There have been years of debate about affordable housing on Shelter Island. In 2016, a reconstituted Community Housing Board submitted a plan to the Town Board by Ms. Travis-Messer for a two-unit structure on Route 114 and Hedges Road. While it was pending before the Town Board, Ms. Travis-Messer was also looking at the financial requirements set by the federal Housing and Urban Development Department for what she could charge for apartments.
At the time, rentals in Suffolk County could not exceed $1,003 per month for an efficiency apartment; $1,324 a month for a one-bedroom unit; $1,600 for a two-bedroom unit; and $2,089 for a three-bedroom unit.
Ms. Travis-Messer said then she needed to charge $4,000 per month total rent for two units. By the county standards, she could charge more than $3,413 for the modular structure she was proposing.
Other stipulations required enough onsite parking for residents of the units. Neighbors living near the site complained that traffic in and out of the area would be impeded by the number of vehicles using the units. Ms. Travis-Messer countered that the number of vehicles neighbors were projecting were far more than the residents of a new structure would need.

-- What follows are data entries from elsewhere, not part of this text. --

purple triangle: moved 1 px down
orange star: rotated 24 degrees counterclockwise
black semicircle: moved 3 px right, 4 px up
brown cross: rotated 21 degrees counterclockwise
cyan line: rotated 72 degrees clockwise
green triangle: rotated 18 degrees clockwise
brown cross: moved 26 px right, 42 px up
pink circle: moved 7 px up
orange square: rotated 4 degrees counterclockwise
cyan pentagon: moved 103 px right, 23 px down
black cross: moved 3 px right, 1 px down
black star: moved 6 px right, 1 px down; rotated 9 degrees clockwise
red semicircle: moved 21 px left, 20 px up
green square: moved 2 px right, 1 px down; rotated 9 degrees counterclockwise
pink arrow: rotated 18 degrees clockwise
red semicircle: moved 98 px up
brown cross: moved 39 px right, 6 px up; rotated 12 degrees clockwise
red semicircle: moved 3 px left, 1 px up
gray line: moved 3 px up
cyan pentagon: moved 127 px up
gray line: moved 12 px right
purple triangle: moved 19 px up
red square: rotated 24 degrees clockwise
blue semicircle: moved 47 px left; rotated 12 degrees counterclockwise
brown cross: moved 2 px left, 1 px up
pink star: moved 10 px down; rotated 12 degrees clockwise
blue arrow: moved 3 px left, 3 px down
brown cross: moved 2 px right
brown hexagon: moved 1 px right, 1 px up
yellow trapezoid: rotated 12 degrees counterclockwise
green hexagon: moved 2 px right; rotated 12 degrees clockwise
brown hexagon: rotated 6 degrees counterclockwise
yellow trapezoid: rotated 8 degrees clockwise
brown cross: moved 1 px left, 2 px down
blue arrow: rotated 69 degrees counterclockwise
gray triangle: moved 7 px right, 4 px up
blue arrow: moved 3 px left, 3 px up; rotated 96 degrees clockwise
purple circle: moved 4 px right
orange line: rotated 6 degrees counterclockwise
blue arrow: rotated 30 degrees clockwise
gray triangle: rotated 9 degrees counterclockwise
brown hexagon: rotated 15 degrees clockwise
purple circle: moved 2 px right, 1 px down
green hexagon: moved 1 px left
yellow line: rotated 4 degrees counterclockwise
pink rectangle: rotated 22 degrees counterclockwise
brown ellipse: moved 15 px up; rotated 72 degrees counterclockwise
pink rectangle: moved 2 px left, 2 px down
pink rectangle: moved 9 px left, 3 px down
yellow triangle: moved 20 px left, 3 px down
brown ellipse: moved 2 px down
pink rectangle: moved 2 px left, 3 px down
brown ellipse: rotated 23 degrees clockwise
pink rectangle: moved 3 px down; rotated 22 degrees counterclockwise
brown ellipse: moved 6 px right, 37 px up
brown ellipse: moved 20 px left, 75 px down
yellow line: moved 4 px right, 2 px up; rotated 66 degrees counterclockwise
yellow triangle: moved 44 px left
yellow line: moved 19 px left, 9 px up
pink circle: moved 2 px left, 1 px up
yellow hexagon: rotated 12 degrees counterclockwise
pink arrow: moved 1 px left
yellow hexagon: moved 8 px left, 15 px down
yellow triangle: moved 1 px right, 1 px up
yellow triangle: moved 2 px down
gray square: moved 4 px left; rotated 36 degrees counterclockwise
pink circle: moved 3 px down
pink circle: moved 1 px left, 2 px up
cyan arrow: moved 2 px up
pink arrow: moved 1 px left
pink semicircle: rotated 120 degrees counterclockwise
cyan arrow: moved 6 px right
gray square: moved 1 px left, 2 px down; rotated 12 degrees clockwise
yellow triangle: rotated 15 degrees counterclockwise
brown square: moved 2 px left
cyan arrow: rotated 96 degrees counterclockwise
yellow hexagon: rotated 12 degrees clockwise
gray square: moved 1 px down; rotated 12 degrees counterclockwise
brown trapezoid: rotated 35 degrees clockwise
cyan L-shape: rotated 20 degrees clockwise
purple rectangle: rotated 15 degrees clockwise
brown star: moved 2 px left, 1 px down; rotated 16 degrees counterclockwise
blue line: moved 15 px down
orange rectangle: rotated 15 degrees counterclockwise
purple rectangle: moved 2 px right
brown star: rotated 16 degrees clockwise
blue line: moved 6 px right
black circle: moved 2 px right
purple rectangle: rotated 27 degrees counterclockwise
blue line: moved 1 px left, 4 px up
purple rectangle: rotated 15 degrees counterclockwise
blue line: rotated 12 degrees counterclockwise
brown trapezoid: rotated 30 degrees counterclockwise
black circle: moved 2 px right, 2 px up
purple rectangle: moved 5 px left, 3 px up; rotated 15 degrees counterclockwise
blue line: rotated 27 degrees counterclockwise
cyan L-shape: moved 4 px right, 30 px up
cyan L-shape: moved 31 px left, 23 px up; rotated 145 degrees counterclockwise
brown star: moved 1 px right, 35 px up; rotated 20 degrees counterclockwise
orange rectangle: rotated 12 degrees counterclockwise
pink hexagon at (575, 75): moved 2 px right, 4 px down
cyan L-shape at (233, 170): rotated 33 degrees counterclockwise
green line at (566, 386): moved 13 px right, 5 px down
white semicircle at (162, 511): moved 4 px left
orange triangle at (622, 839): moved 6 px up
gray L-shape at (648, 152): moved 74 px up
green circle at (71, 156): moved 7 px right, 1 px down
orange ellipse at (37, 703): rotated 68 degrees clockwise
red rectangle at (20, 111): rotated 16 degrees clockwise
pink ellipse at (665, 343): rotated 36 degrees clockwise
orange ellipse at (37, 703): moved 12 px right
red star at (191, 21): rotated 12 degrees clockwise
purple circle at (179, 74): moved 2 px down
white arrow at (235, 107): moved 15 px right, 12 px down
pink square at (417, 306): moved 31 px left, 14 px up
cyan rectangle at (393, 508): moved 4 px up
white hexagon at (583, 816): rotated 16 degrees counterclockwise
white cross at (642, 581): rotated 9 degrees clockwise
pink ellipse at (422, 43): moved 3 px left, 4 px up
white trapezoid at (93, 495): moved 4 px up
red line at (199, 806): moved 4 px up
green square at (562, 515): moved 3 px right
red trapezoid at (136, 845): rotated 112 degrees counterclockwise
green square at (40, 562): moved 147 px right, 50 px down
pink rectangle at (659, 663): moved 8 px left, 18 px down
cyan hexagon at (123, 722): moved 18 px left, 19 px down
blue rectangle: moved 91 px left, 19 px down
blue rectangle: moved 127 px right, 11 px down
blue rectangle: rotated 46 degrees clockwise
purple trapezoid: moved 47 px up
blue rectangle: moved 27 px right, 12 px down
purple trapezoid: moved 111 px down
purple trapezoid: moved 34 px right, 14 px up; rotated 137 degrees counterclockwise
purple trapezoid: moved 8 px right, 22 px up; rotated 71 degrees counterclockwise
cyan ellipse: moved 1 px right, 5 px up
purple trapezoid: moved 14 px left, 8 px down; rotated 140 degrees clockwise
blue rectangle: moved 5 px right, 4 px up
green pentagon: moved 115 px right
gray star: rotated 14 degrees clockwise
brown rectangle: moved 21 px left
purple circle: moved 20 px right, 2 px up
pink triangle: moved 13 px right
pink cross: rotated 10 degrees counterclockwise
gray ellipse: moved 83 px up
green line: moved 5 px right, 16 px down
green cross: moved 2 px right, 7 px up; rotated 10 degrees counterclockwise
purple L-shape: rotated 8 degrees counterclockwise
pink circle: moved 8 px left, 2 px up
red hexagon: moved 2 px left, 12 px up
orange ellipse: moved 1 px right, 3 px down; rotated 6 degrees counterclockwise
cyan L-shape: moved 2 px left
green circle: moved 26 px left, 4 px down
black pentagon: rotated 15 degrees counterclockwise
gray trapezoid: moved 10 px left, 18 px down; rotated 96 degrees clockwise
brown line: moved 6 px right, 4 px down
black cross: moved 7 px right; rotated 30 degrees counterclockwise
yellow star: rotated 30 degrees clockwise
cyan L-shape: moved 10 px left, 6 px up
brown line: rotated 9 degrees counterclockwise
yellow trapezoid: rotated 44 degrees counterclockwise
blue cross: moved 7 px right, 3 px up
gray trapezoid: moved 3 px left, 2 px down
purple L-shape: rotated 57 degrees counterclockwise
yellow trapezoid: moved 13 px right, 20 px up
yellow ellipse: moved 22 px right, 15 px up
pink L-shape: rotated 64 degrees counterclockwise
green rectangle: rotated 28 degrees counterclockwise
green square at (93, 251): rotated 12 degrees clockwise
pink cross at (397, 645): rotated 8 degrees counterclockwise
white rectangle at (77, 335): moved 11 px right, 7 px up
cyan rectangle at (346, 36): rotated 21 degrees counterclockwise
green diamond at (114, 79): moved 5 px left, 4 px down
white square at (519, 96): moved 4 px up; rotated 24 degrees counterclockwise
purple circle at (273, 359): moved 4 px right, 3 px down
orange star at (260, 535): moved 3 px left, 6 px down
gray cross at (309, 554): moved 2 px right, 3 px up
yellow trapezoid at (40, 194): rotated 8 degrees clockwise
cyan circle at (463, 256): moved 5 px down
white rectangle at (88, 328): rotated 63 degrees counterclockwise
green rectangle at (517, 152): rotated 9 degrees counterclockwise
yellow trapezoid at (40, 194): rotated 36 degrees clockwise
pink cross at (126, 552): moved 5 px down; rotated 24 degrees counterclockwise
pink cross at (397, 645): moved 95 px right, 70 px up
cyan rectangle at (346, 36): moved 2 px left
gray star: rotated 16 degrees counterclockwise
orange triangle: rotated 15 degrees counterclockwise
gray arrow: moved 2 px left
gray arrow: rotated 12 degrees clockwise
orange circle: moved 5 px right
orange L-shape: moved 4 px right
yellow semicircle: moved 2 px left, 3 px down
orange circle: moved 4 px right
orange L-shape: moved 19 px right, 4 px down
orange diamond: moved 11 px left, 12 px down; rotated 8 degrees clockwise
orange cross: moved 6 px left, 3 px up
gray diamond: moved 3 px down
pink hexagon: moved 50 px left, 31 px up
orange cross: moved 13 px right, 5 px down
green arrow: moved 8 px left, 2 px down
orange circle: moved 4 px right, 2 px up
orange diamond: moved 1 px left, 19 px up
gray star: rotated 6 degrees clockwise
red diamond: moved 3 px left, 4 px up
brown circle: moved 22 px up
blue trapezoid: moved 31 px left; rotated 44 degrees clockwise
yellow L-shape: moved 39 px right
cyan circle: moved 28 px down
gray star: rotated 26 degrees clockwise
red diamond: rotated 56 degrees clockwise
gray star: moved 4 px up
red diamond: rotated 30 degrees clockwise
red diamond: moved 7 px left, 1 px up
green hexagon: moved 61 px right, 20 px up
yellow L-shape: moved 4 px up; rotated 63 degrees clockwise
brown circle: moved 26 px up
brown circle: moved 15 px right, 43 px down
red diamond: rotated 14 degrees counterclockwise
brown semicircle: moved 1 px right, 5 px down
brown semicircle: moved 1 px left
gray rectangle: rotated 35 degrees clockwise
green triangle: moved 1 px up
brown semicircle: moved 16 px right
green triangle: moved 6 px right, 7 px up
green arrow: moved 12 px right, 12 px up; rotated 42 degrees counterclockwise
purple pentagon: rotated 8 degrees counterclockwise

Ultimately, the Town Board turned down Ms. Travis-Messer’s proposal. She subsequently had a single family modular house built on the site and sold it.
A modular house that arrived on the Island recently via South Ferry is also a single family modular structure and has been sold. Ms. Travis-Messer said she doesn’t want to identify the site where the house will be placed.
A third project she plans will be a single family rental unit, she said, again declining to say where it will be sited.
If past Town Boards were not fully committed to the concept, former supervisor Gary Gerth and current Supervisor Gerry Siller have pledged support. Town Boards working with both men appeared serious about a willingness to work with the Community Housing Board (CHB) to make affordables a reality.
Both officials have encouraged ideas put forth by the CHB to take the town out of the business of overseeing construction and management of such projects.